Another day, another stimulus burnout. On Wednesday, solar panel maker and White House favorite Solyndra announced plans to suspend business and file for bankruptcy. Its demise is a reminder of the perils of politically directed investment.

This wasn't supposed to be the storyline. In March 2009, Solyndra was the first company to get an Energy Department loan guarantee, worth $535 million. Vice President Joe Biden spoke via closed circuit TV at the groundbreaking of the company's Fremont, California plant, and President Obama touted the thousands of jobs the stimulus money would create. Such investments were all the better, Mr. Obama said at a visit to the plant last spring, because "The true engine of economic growth will always be companies like Solyndra." You know, "green jobs."

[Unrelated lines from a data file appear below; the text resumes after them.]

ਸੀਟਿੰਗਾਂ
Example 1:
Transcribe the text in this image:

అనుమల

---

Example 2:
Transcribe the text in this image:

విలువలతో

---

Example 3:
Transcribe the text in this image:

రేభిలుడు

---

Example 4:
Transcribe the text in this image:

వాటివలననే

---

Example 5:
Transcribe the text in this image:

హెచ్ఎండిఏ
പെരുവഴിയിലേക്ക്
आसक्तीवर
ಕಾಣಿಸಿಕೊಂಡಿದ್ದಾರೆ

Lots of venture capital companies bought into the hype, investing in green technology to piggyback their own capital on federal favoritism. Solyndra's relationship with the White House came under special scrutiny because of Solyndra backer and Tulsa billionaire George Kaiser's history as an Obama fundraiser. In a letter to Energy Secretary Steven Chu in February, the House Energy and Commerce Committee raised concerns about the loan, noting that the company had suffered "financial setbacks," and asking for information about "whether Solyndra was the right candidate" for the loan guarantee.

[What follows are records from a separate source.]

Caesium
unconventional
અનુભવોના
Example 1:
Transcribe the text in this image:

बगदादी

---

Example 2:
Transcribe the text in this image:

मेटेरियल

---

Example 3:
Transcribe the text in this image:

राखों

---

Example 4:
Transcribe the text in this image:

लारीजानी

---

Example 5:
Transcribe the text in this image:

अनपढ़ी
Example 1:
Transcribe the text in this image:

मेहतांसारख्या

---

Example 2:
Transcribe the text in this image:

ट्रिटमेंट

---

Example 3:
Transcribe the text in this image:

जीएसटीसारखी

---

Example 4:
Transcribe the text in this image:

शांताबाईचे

The Department of Energy marched on anyway, and yesterday it said it has "always recognized that not every one of the innovative companies supported by our loans and loan guarantees would succeed." Well, sure, businesses fail, but most failures don't saddle taxpayers with as much as $535 million in potential losses.

Solyndra's story is more evidence that trendy, politically directed investments don't make for efficient allocation of capital. Beyond the immediate losses, they mean the money wasn't available for market-directed investment with a better chance to succeed. This is how you get a 1% recovery.